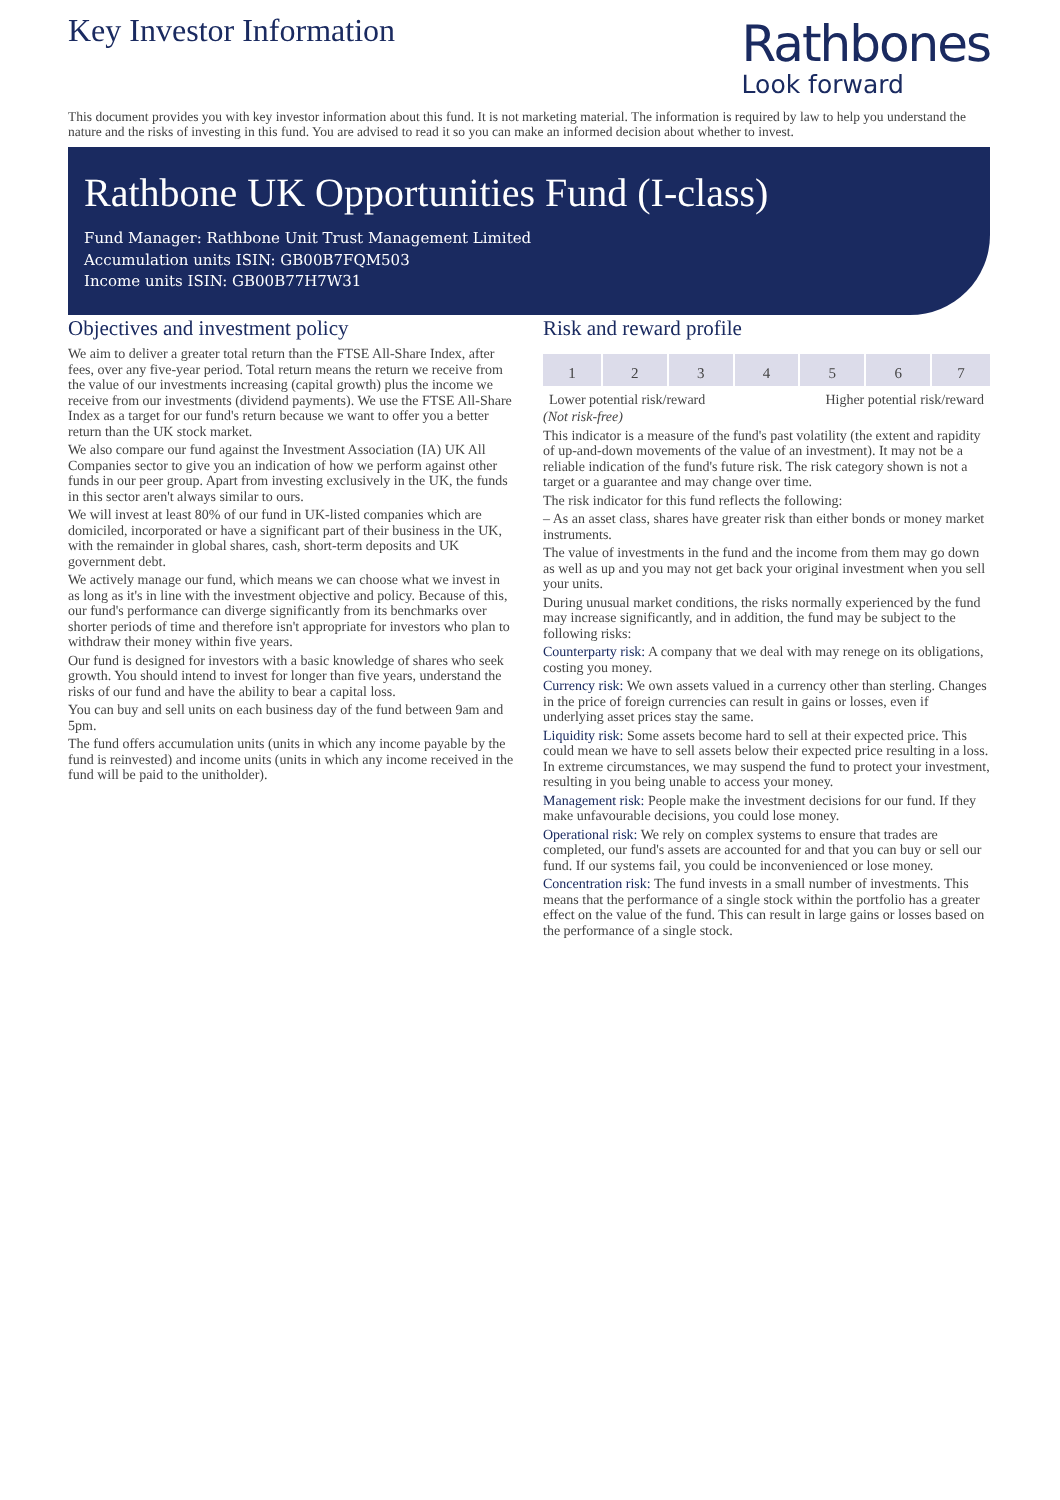Key Investor Information
Rathbones
Look forward
This document provides you with key investor information about this fund. It is not marketing material. The information is required by law to help you understand the nature and the risks of investing in this fund. You are advised to read it so you can make an informed decision about whether to invest.
Rathbone UK Opportunities Fund (I-class)
Fund Manager: Rathbone Unit Trust Management Limited
Accumulation units ISIN: GB00B7FQM503
Income units ISIN: GB00B77H7W31
Objectives and investment policy
We aim to deliver a greater total return than the FTSE All-Share Index, after fees, over any five-year period. Total return means the return we receive from the value of our investments increasing (capital growth) plus the income we receive from our investments (dividend payments). We use the FTSE All-Share Index as a target for our fund's return because we want to offer you a better return than the UK stock market.
We also compare our fund against the Investment Association (IA) UK All Companies sector to give you an indication of how we perform against other funds in our peer group. Apart from investing exclusively in the UK, the funds in this sector aren't always similar to ours.
We will invest at least 80% of our fund in UK-listed companies which are domiciled, incorporated or have a significant part of their business in the UK, with the remainder in global shares, cash, short-term deposits and UK government debt.
We actively manage our fund, which means we can choose what we invest in as long as it's in line with the investment objective and policy. Because of this, our fund's performance can diverge significantly from its benchmarks over shorter periods of time and therefore isn't appropriate for investors who plan to withdraw their money within five years.
Our fund is designed for investors with a basic knowledge of shares who seek growth. You should intend to invest for longer than five years, understand the risks of our fund and have the ability to bear a capital loss.
You can buy and sell units on each business day of the fund between 9am and 5pm.
The fund offers accumulation units (units in which any income payable by the fund is reinvested) and income units (units in which any income received in the fund will be paid to the unitholder).
Risk and reward profile
| 1 | 2 | 3 | 4 | 5 | 6 | 7 |
Lower potential risk/reward Higher potential risk/reward
(Not risk-free)
This indicator is a measure of the fund's past volatility (the extent and rapidity of up-and-down movements of the value of an investment). It may not be a reliable indication of the fund's future risk. The risk category shown is not a target or a guarantee and may change over time.
The risk indicator for this fund reflects the following:
– As an asset class, shares have greater risk than either bonds or money market instruments.
The value of investments in the fund and the income from them may go down as well as up and you may not get back your original investment when you sell your units.
During unusual market conditions, the risks normally experienced by the fund may increase significantly, and in addition, the fund may be subject to the following risks:
Counterparty risk: A company that we deal with may renege on its obligations, costing you money.
Currency risk: We own assets valued in a currency other than sterling. Changes in the price of foreign currencies can result in gains or losses, even if underlying asset prices stay the same.
Liquidity risk: Some assets become hard to sell at their expected price. This could mean we have to sell assets below their expected price resulting in a loss. In extreme circumstances, we may suspend the fund to protect your investment, resulting in you being unable to access your money.
Management risk: People make the investment decisions for our fund. If they make unfavourable decisions, you could lose money.
Operational risk: We rely on complex systems to ensure that trades are completed, our fund's assets are accounted for and that you can buy or sell our fund. If our systems fail, you could be inconvenienced or lose money.
Concentration risk: The fund invests in a small number of investments. This means that the performance of a single stock within the portfolio has a greater effect on the value of the fund. This can result in large gains or losses based on the performance of a single stock.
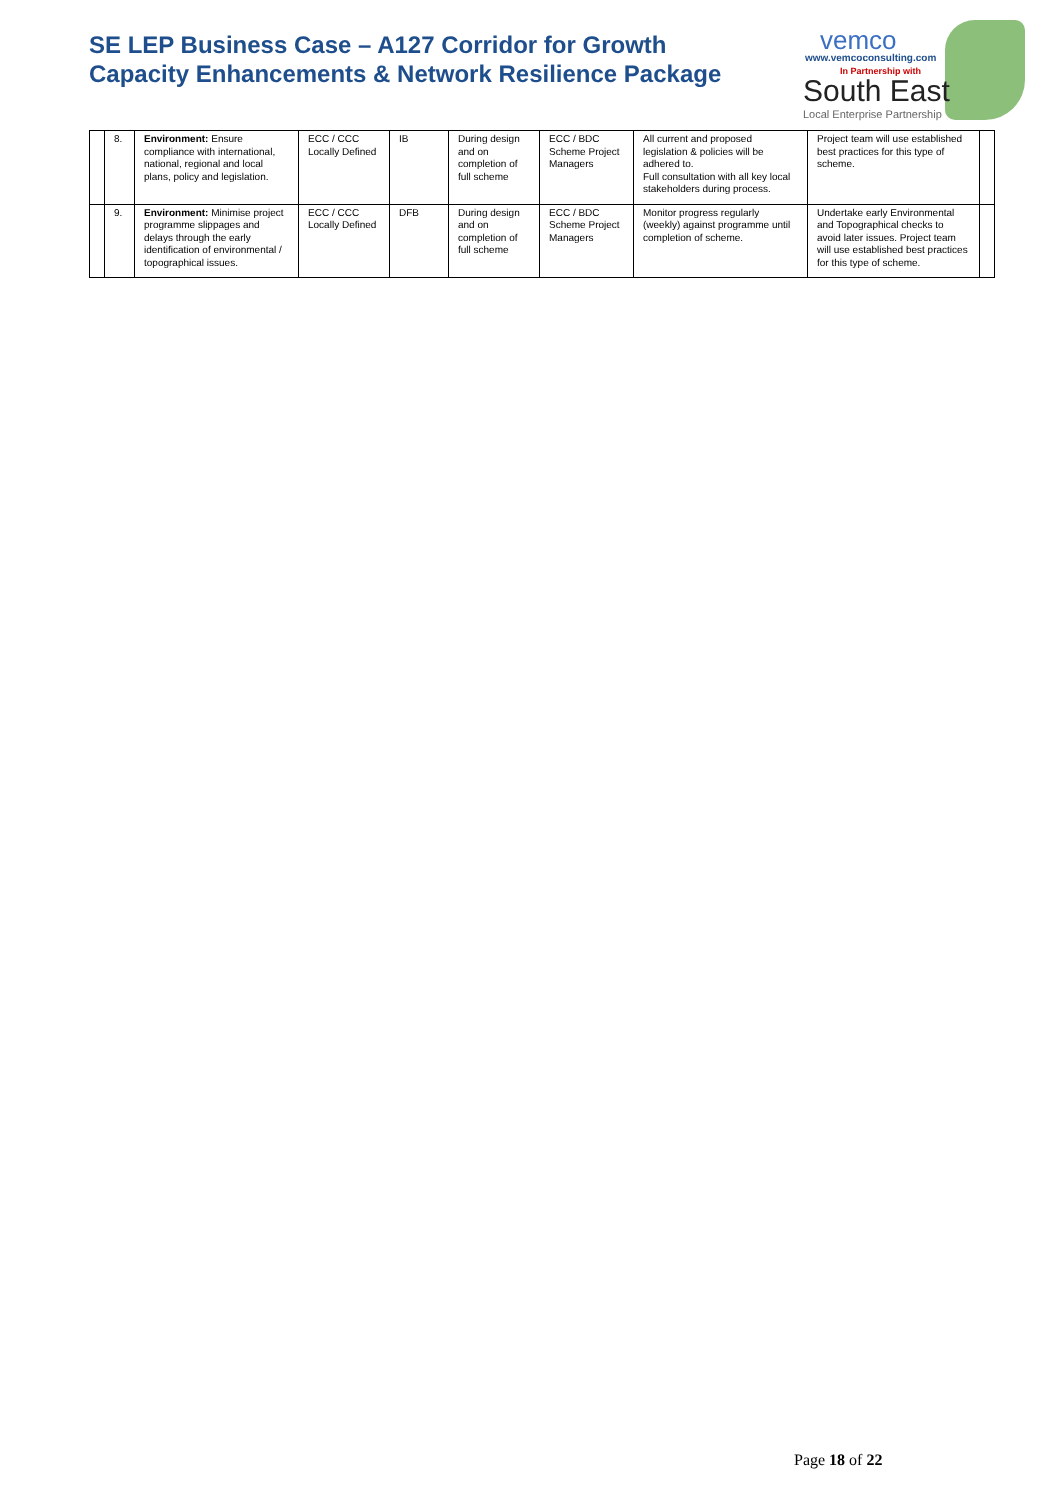SE LEP Business Case – A127 Corridor for Growth
Capacity Enhancements & Network Resilience Package
vemco
www.vemcoconsulting.com
In Partnership with
South East
Local Enterprise Partnership
| | 8. | Environment: Ensure compliance with international, national, regional and local plans, policy and legislation. | ECC / CCC Locally Defined | IB | During design and on completion of full scheme | ECC / BDC Scheme Project Managers | All current and proposed legislation & policies will be adhered to. Full consultation with all key local stakeholders during process. | Project team will use established best practices for this type of scheme. | |
| | 9. | Environment: Minimise project programme slippages and delays through the early identification of environmental / topographical issues. | ECC / CCC Locally Defined | DFB | During design and on completion of full scheme | ECC / BDC Scheme Project Managers | Monitor progress regularly (weekly) against programme until completion of scheme. | Undertake early Environmental and Topographical checks to avoid later issues. Project team will use established best practices for this type of scheme. | |
Page 18 of 22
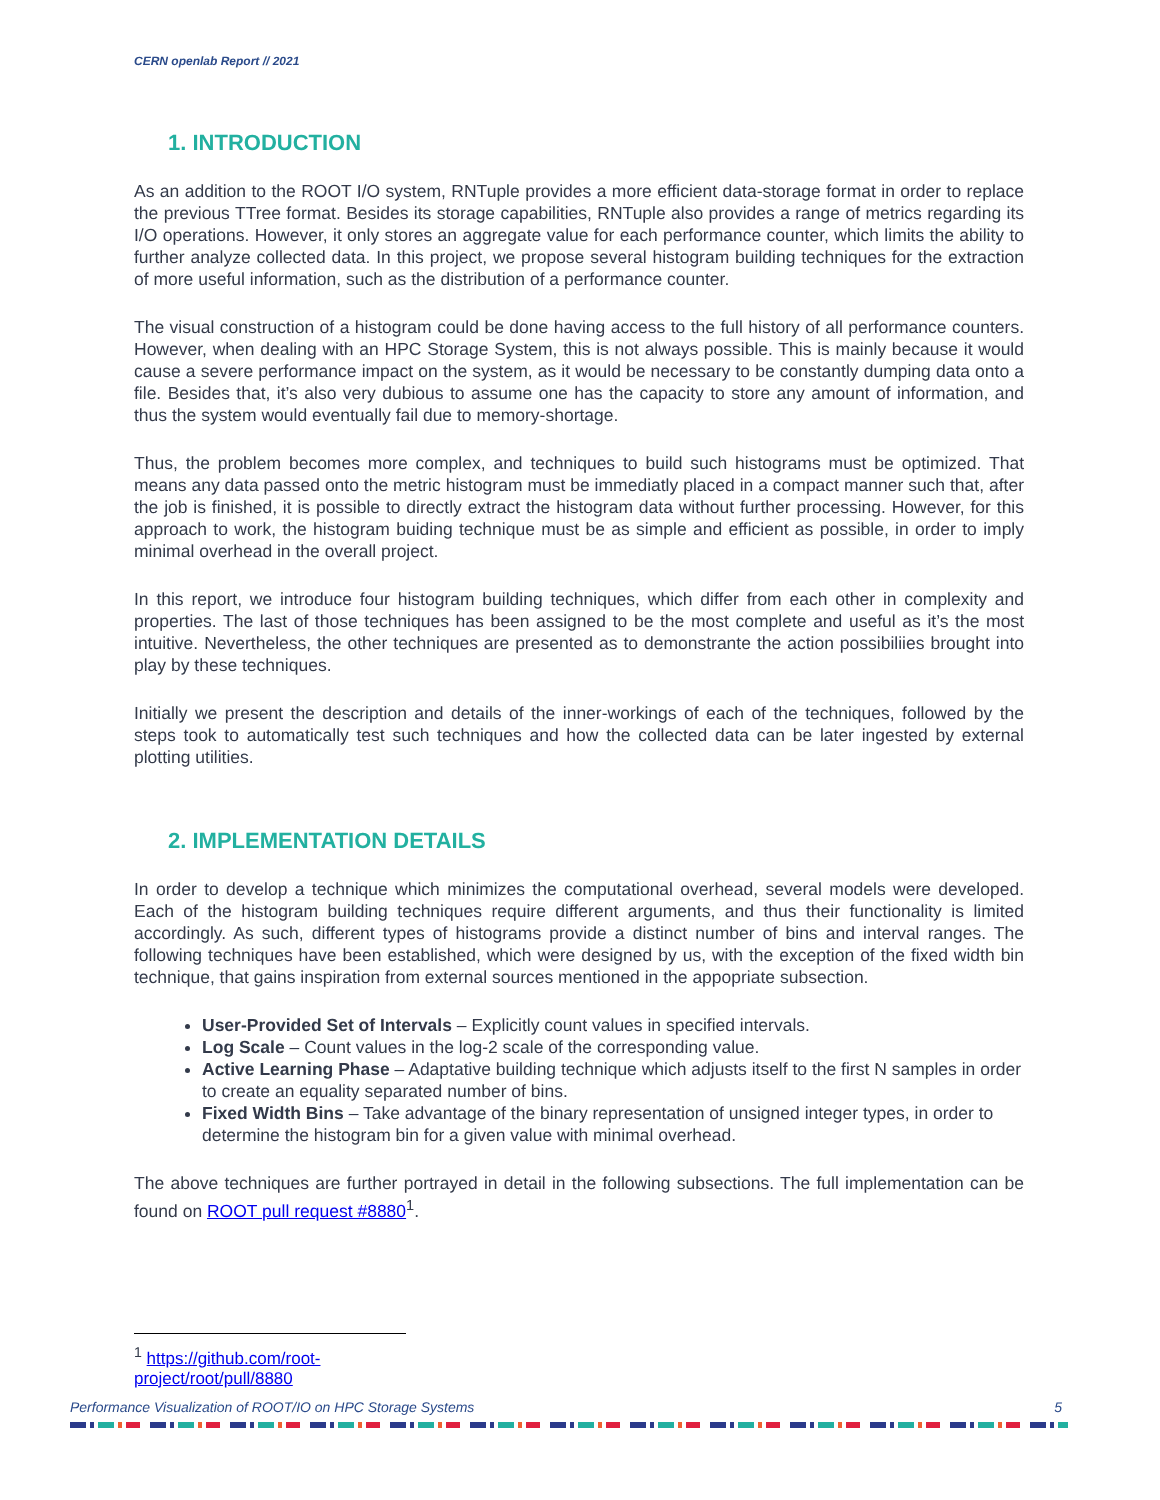CERN openlab Report // 2021
1. INTRODUCTION
As an addition to the ROOT I/O system, RNTuple provides a more efficient data-storage format in order to replace the previous TTree format. Besides its storage capabilities, RNTuple also provides a range of metrics regarding its I/O operations. However, it only stores an aggregate value for each performance counter, which limits the ability to further analyze collected data. In this project, we propose several histogram building techniques for the extraction of more useful information, such as the distribution of a performance counter.
The visual construction of a histogram could be done having access to the full history of all performance counters. However, when dealing with an HPC Storage System, this is not always possible. This is mainly because it would cause a severe performance impact on the system, as it would be necessary to be constantly dumping data onto a file. Besides that, it’s also very dubious to assume one has the capacity to store any amount of information, and thus the system would eventually fail due to memory-shortage.
Thus, the problem becomes more complex, and techniques to build such histograms must be optimized. That means any data passed onto the metric histogram must be immediatly placed in a compact manner such that, after the job is finished, it is possible to directly extract the histogram data without further processing. However, for this approach to work, the histogram buiding technique must be as simple and efficient as possible, in order to imply minimal overhead in the overall project.
In this report, we introduce four histogram building techniques, which differ from each other in complexity and properties. The last of those techniques has been assigned to be the most complete and useful as it’s the most intuitive. Nevertheless, the other techniques are presented as to demonstrante the action possibiliies brought into play by these techniques.
Initially we present the description and details of the inner-workings of each of the techniques, followed by the steps took to automatically test such techniques and how the collected data can be later ingested by external plotting utilities.
2. IMPLEMENTATION DETAILS
In order to develop a technique which minimizes the computational overhead, several models were developed. Each of the histogram building techniques require different arguments, and thus their functionality is limited accordingly. As such, different types of histograms provide a distinct number of bins and interval ranges. The following techniques have been established, which were designed by us, with the exception of the fixed width bin technique, that gains inspiration from external sources mentioned in the appopriate subsection.
User-Provided Set of Intervals – Explicitly count values in specified intervals.
Log Scale – Count values in the log-2 scale of the corresponding value.
Active Learning Phase – Adaptative building technique which adjusts itself to the first N samples in order to create an equality separated number of bins.
Fixed Width Bins – Take advantage of the binary representation of unsigned integer types, in order to determine the histogram bin for a given value with minimal overhead.
The above techniques are further portrayed in detail in the following subsections. The full implementation can be found on ROOT pull request #8880<sup>1</sup>.
<sup>1</sup> https://github.com/root-project/root/pull/8880
Performance Visualization of ROOT/IO on HPC Storage Systems 5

+ + + + +

#### [WHAT YOU ARE ASKED TO DO]
Only one part of the listing is wanted: the lines from the one containing "Capacity Enhancements &" through the one containing "As an addition", both included. Please transcribe it exactly, leaving out the pictures.

#### [ANSWER BOX]
Capacity Enhancements & Network Resilience Package
vemco
www.vemcoconsulting.com
In Partnership with
South East
Local Enterprise Partnership
| | 8. | Environment: Ensure compliance with international, national, regional and local plans, policy and legislation. | ECC / CCC Locally Defined | IB | During design and on completion of full scheme | ECC / BDC Scheme Project Managers | All current and proposed legislation & policies will be adhered to. Full consultation with all key local stakeholders during process. | Project team will use established best practices for this type of scheme. | |
| | 9. | Environment: Minimise project programme slippages and delays through the early identification of environmental / topographical issues. | ECC / CCC Locally Defined | DFB | During design and on completion of full scheme | ECC / BDC Scheme Project Managers | Monitor progress regularly (weekly) against programme until completion of scheme. | Undertake early Environmental and Topographical checks to avoid later issues. Project team will use established best practices for this type of scheme. | |
Page 18 of 22
CERN openlab Report // 2021
1. INTRODUCTION
As an addition to the ROOT I/O system, RNTuple provides a more efficient data-storage format in order to replace the previous TTree format. Besides its storage capabilities, RNTuple also provides a range of metrics regarding its I/O operations. However, it only stores an aggregate value for each performance counter, which limits the ability to further analyze collected data. In this project, we propose several histogram building techniques for the extraction of more useful information, such as the distribution of a performance counter.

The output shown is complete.